* **EXERCISE AIM**
Down to the last line, restate the records below word for word, dropping every image.
++++++++++++++++++++
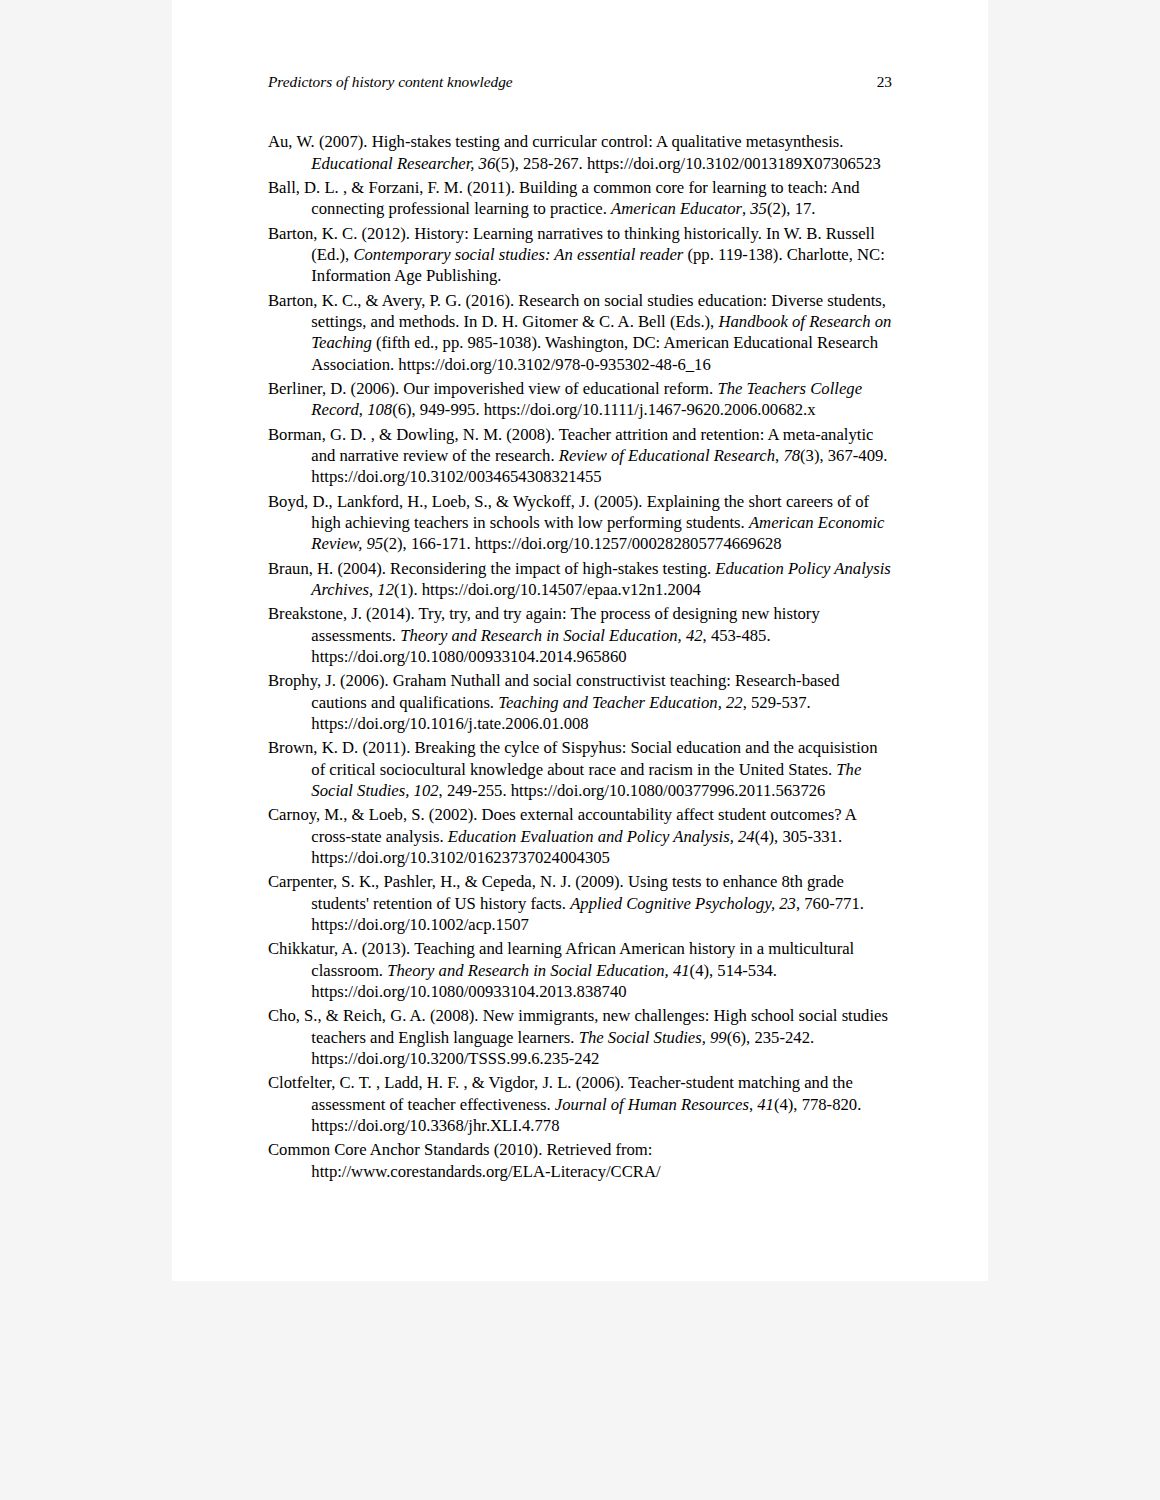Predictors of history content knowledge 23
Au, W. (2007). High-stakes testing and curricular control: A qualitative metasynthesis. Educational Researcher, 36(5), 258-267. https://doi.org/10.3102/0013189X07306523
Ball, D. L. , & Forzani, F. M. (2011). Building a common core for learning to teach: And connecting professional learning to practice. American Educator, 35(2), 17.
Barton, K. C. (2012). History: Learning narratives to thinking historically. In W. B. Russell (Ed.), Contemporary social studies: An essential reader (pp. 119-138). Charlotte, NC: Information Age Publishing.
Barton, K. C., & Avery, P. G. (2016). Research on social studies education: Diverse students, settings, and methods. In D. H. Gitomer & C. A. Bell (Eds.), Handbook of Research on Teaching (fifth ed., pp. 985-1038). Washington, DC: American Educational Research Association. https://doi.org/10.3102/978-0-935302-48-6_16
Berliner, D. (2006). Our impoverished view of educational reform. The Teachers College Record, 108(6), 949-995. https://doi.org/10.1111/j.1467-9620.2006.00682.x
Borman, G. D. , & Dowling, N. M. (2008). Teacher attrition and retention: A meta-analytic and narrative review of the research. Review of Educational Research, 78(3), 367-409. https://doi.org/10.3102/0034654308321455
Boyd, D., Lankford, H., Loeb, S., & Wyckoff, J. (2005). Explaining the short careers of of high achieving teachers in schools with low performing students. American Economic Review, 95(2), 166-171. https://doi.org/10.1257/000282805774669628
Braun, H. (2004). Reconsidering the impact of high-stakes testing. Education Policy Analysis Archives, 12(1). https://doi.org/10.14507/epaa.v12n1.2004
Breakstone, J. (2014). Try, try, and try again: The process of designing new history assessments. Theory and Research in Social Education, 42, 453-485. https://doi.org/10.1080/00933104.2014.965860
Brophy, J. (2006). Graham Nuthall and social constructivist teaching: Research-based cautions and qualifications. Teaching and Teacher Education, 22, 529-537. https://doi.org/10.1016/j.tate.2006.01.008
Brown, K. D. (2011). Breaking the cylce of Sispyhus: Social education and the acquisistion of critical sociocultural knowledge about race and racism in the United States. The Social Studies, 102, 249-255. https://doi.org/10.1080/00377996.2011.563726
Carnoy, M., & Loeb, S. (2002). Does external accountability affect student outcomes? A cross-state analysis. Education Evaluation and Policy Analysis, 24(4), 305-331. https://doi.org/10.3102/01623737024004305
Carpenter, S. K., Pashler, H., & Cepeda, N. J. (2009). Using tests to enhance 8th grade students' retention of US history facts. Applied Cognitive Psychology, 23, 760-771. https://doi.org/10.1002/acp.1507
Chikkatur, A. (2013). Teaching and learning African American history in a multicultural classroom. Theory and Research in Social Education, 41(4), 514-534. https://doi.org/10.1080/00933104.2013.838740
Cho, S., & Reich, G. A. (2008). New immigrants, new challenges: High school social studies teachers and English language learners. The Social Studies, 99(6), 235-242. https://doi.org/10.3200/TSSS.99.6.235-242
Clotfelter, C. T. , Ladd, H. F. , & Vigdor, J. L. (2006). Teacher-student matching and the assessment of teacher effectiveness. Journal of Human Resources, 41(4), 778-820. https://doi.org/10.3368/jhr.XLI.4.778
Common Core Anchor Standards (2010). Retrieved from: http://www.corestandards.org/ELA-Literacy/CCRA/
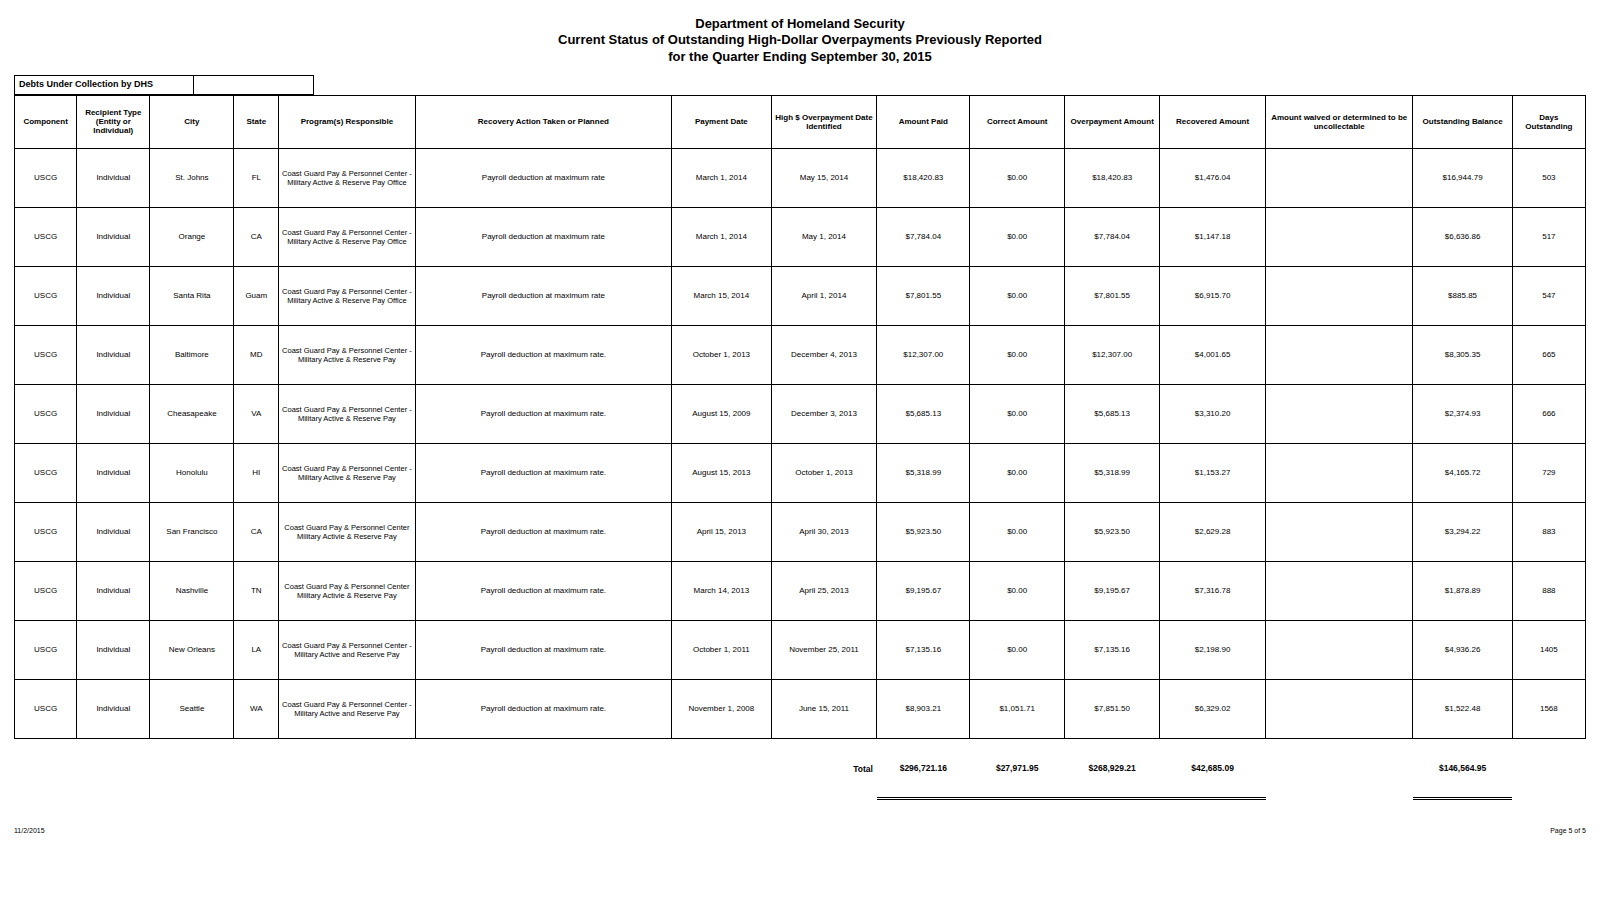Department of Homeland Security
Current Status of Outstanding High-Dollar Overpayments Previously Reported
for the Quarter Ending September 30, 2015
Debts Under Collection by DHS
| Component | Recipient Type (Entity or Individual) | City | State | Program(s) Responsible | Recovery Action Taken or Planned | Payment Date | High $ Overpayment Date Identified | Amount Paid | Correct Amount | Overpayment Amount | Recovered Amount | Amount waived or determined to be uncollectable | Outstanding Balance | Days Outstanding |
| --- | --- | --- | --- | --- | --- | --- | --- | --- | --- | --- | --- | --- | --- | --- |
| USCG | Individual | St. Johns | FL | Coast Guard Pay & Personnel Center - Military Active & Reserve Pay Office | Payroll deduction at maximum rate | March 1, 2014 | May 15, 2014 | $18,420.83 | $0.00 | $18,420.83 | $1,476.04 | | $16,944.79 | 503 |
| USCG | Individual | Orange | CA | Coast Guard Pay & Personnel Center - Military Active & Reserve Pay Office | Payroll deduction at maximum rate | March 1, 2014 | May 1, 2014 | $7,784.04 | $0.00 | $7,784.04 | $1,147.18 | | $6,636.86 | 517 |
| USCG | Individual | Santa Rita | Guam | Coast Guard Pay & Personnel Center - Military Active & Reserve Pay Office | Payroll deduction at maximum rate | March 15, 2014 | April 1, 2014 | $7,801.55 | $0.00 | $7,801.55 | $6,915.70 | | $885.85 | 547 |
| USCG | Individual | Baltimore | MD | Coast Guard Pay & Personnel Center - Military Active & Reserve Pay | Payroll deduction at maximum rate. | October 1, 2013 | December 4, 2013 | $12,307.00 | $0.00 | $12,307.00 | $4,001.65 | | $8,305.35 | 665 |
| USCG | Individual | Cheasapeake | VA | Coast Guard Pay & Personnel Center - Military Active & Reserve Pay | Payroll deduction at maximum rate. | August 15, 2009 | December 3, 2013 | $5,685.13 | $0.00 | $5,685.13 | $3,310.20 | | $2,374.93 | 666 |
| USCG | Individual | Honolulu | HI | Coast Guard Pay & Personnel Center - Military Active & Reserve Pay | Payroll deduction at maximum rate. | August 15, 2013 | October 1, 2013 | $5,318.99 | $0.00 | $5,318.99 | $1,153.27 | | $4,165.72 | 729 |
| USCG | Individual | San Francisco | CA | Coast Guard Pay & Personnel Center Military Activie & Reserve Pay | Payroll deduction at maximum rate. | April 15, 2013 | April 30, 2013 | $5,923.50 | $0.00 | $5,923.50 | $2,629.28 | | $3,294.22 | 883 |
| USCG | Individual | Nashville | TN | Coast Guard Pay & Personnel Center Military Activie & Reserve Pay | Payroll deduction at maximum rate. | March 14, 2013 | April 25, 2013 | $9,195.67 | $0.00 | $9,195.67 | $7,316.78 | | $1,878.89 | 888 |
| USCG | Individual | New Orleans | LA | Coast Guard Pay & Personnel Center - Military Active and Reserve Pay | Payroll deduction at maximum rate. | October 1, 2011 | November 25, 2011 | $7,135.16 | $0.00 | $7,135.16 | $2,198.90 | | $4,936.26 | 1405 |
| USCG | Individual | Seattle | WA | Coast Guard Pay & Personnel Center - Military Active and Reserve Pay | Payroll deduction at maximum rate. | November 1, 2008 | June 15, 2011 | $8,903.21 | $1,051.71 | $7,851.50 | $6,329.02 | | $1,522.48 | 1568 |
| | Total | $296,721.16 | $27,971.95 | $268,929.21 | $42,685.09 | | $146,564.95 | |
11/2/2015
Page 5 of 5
++++++++++++++++++++
* **RESPONSE**
Predictors of history content knowledge 23
Au, W. (2007). High-stakes testing and curricular control: A qualitative metasynthesis. Educational Researcher, 36(5), 258-267. https://doi.org/10.3102/0013189X07306523
Ball, D. L. , & Forzani, F. M. (2011). Building a common core for learning to teach: And connecting professional learning to practice. American Educator, 35(2), 17.
Barton, K. C. (2012). History: Learning narratives to thinking historically. In W. B. Russell (Ed.), Contemporary social studies: An essential reader (pp. 119-138). Charlotte, NC: Information Age Publishing.
Barton, K. C., & Avery, P. G. (2016). Research on social studies education: Diverse students, settings, and methods. In D. H. Gitomer & C. A. Bell (Eds.), Handbook of Research on Teaching (fifth ed., pp. 985-1038). Washington, DC: American Educational Research Association. https://doi.org/10.3102/978-0-935302-48-6_16
Berliner, D. (2006). Our impoverished view of educational reform. The Teachers College Record, 108(6), 949-995. https://doi.org/10.1111/j.1467-9620.2006.00682.x
Borman, G. D. , & Dowling, N. M. (2008). Teacher attrition and retention: A meta-analytic and narrative review of the research. Review of Educational Research, 78(3), 367-409. https://doi.org/10.3102/0034654308321455
Boyd, D., Lankford, H., Loeb, S., & Wyckoff, J. (2005). Explaining the short careers of of high achieving teachers in schools with low performing students. American Economic Review, 95(2), 166-171. https://doi.org/10.1257/000282805774669628
Braun, H. (2004). Reconsidering the impact of high-stakes testing. Education Policy Analysis Archives, 12(1). https://doi.org/10.14507/epaa.v12n1.2004
Breakstone, J. (2014). Try, try, and try again: The process of designing new history assessments. Theory and Research in Social Education, 42, 453-485. https://doi.org/10.1080/00933104.2014.965860
Brophy, J. (2006). Graham Nuthall and social constructivist teaching: Research-based cautions and qualifications. Teaching and Teacher Education, 22, 529-537. https://doi.org/10.1016/j.tate.2006.01.008
Brown, K. D. (2011). Breaking the cylce of Sispyhus: Social education and the acquisistion of critical sociocultural knowledge about race and racism in the United States. The Social Studies, 102, 249-255. https://doi.org/10.1080/00377996.2011.563726
Carnoy, M., & Loeb, S. (2002). Does external accountability affect student outcomes? A cross-state analysis. Education Evaluation and Policy Analysis, 24(4), 305-331. https://doi.org/10.3102/01623737024004305
Carpenter, S. K., Pashler, H., & Cepeda, N. J. (2009). Using tests to enhance 8th grade students' retention of US history facts. Applied Cognitive Psychology, 23, 760-771. https://doi.org/10.1002/acp.1507
Chikkatur, A. (2013). Teaching and learning African American history in a multicultural classroom. Theory and Research in Social Education, 41(4), 514-534. https://doi.org/10.1080/00933104.2013.838740
Cho, S., & Reich, G. A. (2008). New immigrants, new challenges: High school social studies teachers and English language learners. The Social Studies, 99(6), 235-242. https://doi.org/10.3200/TSSS.99.6.235-242
Clotfelter, C. T. , Ladd, H. F. , & Vigdor, J. L. (2006). Teacher-student matching and the assessment of teacher effectiveness. Journal of Human Resources, 41(4), 778-820. https://doi.org/10.3368/jhr.XLI.4.778
Common Core Anchor Standards (2010). Retrieved from: http://www.corestandards.org/ELA-Literacy/CCRA/
Department of Homeland Security
Current Status of Outstanding High-Dollar Overpayments Previously Reported
for the Quarter Ending September 30, 2015
Debts Under Collection by DHS
| Component | Recipient Type (Entity or Individual) | City | State | Program(s) Responsible | Recovery Action Taken or Planned | Payment Date | High $ Overpayment Date Identified | Amount Paid | Correct Amount | Overpayment Amount | Recovered Amount | Amount waived or determined to be uncollectable | Outstanding Balance | Days Outstanding |
| --- | --- | --- | --- | --- | --- | --- | --- | --- | --- | --- | --- | --- | --- | --- |
| USCG | Individual | St. Johns | FL | Coast Guard Pay & Personnel Center - Military Active & Reserve Pay Office | Payroll deduction at maximum rate | March 1, 2014 | May 15, 2014 | $18,420.83 | $0.00 | $18,420.83 | $1,476.04 | | $16,944.79 | 503 |
| USCG | Individual | Orange | CA | Coast Guard Pay & Personnel Center - Military Active & Reserve Pay Office | Payroll deduction at maximum rate | March 1, 2014 | May 1, 2014 | $7,784.04 | $0.00 | $7,784.04 | $1,147.18 | | $6,636.86 | 517 |
| USCG | Individual | Santa Rita | Guam | Coast Guard Pay & Personnel Center - Military Active & Reserve Pay Office | Payroll deduction at maximum rate | March 15, 2014 | April 1, 2014 | $7,801.55 | $0.00 | $7,801.55 | $6,915.70 | | $885.85 | 547 |
| USCG | Individual | Baltimore | MD | Coast Guard Pay & Personnel Center - Military Active & Reserve Pay | Payroll deduction at maximum rate. | October 1, 2013 | December 4, 2013 | $12,307.00 | $0.00 | $12,307.00 | $4,001.65 | | $8,305.35 | 665 |
| USCG | Individual | Cheasapeake | VA | Coast Guard Pay & Personnel Center - Military Active & Reserve Pay | Payroll deduction at maximum rate. | August 15, 2009 | December 3, 2013 | $5,685.13 | $0.00 | $5,685.13 | $3,310.20 | | $2,374.93 | 666 |
| USCG | Individual | Honolulu | HI | Coast Guard Pay & Personnel Center - Military Active & Reserve Pay | Payroll deduction at maximum rate. | August 15, 2013 | October 1, 2013 | $5,318.99 | $0.00 | $5,318.99 | $1,153.27 | | $4,165.72 | 729 |
| USCG | Individual | San Francisco | CA | Coast Guard Pay & Personnel Center Military Activie & Reserve Pay | Payroll deduction at maximum rate. | April 15, 2013 | April 30, 2013 | $5,923.50 | $0.00 | $5,923.50 | $2,629.28 | | $3,294.22 | 883 |
| USCG | Individual | Nashville | TN | Coast Guard Pay & Personnel Center Military Activie & Reserve Pay | Payroll deduction at maximum rate. | March 14, 2013 | April 25, 2013 | $9,195.67 | $0.00 | $9,195.67 | $7,316.78 | | $1,878.89 | 888 |
| USCG | Individual | New Orleans | LA | Coast Guard Pay & Personnel Center - Military Active and Reserve Pay | Payroll deduction at maximum rate. | October 1, 2011 | November 25, 2011 | $7,135.16 | $0.00 | $7,135.16 | $2,198.90 | | $4,936.26 | 1405 |
| USCG | Individual | Seattle | WA | Coast Guard Pay & Personnel Center - Military Active and Reserve Pay | Payroll deduction at maximum rate. | November 1, 2008 | June 15, 2011 | $8,903.21 | $1,051.71 | $7,851.50 | $6,329.02 | | $1,522.48 | 1568 |
| | Total | $296,721.16 | $27,971.95 | $268,929.21 | $42,685.09 | | $146,564.95 | |
11/2/2015
Page 5 of 5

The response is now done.